Украинцев потянулся, сладко позевнул, зажмурясь. От тепла в сон клонило. Еще один обоз, предпоследний, отправлен, еще одна гора с плеч. Приятственно, черт дери, после трудов праведных сидеть в жарко натопленном кабинете, в кресле мягком... И кабинет, и кресло — генеральские, а Осип Украинцев всего лишь сержант... Залетела ворона в высокие хоромы! Геннин да Татищев едва узрят здешние руды, каменья рыжие — кидаются на них, как пьяница к водке... Украинцев в горном деле человек несмышленый, и послать бы сии дела к черту...
— Господин сержант!..
— А? Ты все еще тут! Пшел!
— Отпусти меня, господин хороший!
— Я и отпущаю. Поди скажи, чтоб тебе дюжину плетей всыпали.
— Совсем отпусти. На Верхотурье, в ямщики опять. Я лошадей люблю.
— Ах, лошадей возлюбил боле, чем подьячих? В тепле, в сытости — чего не живется?
— Не ко двору я тут пришелся.
— А ты придись.
— Взятки брать, у бедняков последнее отымать, как иные, не приучен. Не ко двору, одно слово.
— «Не воруя, не ко двору я», — передразнил Осип, улыбнулся своему остроумию; Подумал: «Я вот тоже не ко двору...»

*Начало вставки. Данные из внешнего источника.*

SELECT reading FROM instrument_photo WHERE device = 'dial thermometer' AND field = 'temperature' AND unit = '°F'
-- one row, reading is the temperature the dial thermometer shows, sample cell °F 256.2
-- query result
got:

— Вот что, Иван-Гореван. Состоишь ты в службе государственной, вот и служи, привыкай. Терпи, казак, атаманом будешь... О! — вспомнил сержант, громыхнул кулаком в подлокотник генеральского кресла. — О! Драться ты мастак, лошадей паче людей уважаешь. А велено меж тем сыскать из гулящего люду казачьего десятника толкового на завод Башанлыкский. Ты толковый, хотя и чрезмерно иной раз. Да ништо, в Башанлыке башкирцы-воры саблями тебя пообтешут, в разум вгонят. Поедешь с оказией на Башанлык. А допрежь сего велю тебя, однако, выдрать.

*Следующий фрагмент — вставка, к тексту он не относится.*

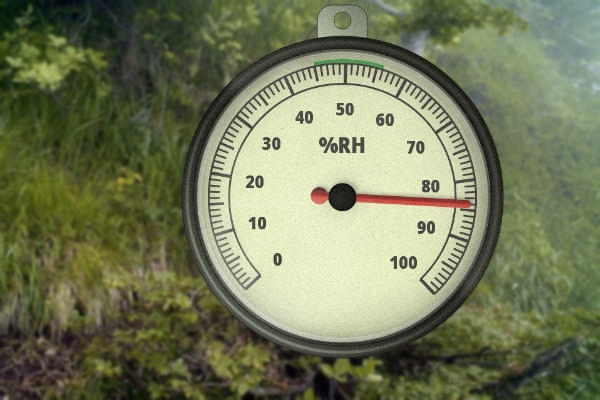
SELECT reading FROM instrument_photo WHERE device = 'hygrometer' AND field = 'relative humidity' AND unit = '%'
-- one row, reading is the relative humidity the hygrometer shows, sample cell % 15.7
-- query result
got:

Ивашка поклонился, как и генералу не кланялся, с почтением искренним.
— Башкирцы, поди, не зловреднее крапивного семени канцелярского. А пороть меня не надо бы: на побитом заду в седле сидеть неудобно...

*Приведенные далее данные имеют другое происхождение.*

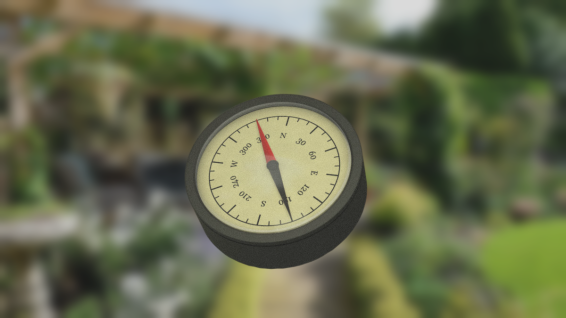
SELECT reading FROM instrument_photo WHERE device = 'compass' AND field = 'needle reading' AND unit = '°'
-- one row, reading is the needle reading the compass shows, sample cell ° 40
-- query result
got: ° 330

— Востер ты, писец бывый, казак будущий! Ин ладно, сохраню твой зад. Ступай.
Башанлыкский десятник
Про башкирский налет известие ночью получено, потому выехали до восхода, не мешкая. И вот уж солнце высоко стоит, палит, а казаки все гонят на рысях да галопом. На ручей бы натакаться, воды студеной испить, лошадей напоить, роздых им дать. Но кругом холмы пологие, распадки, березовые перелески, и ни речки, ни мочажинки малой, а десятник Гореванов скачет и скачет впереди, а ему перечить не в обычае.
Когда же и горевановский воронок заспотыкался, перевел десятник коней на шаг, свернул в распадок, где какая ни есть тень от березовой гривки, где трава посочнее. Сползли казаки с седел и, едва отшагнув к березам, распластались неподвижно. Лошади тотчас принялись щипать траву, фыркая от полынного духа.
Десятник на ногах остался. Вороного огладил, похлопал по мокрой шее и пошел по склону холма. Тогда поднялись нехотя, за ним пошли Афоня Пермитин да Ахмет — казак из крещеных татар.
С каменистого взлобка далеко видать. Холмы, перелески. Пекло полуденное. Едва тянет ветерок, душный, пахучий. Кругом безлюдье и тишь, ни дымка, ни голоса. Если кто и есть в березнике, так таится. Опасная тут земля, приграничная.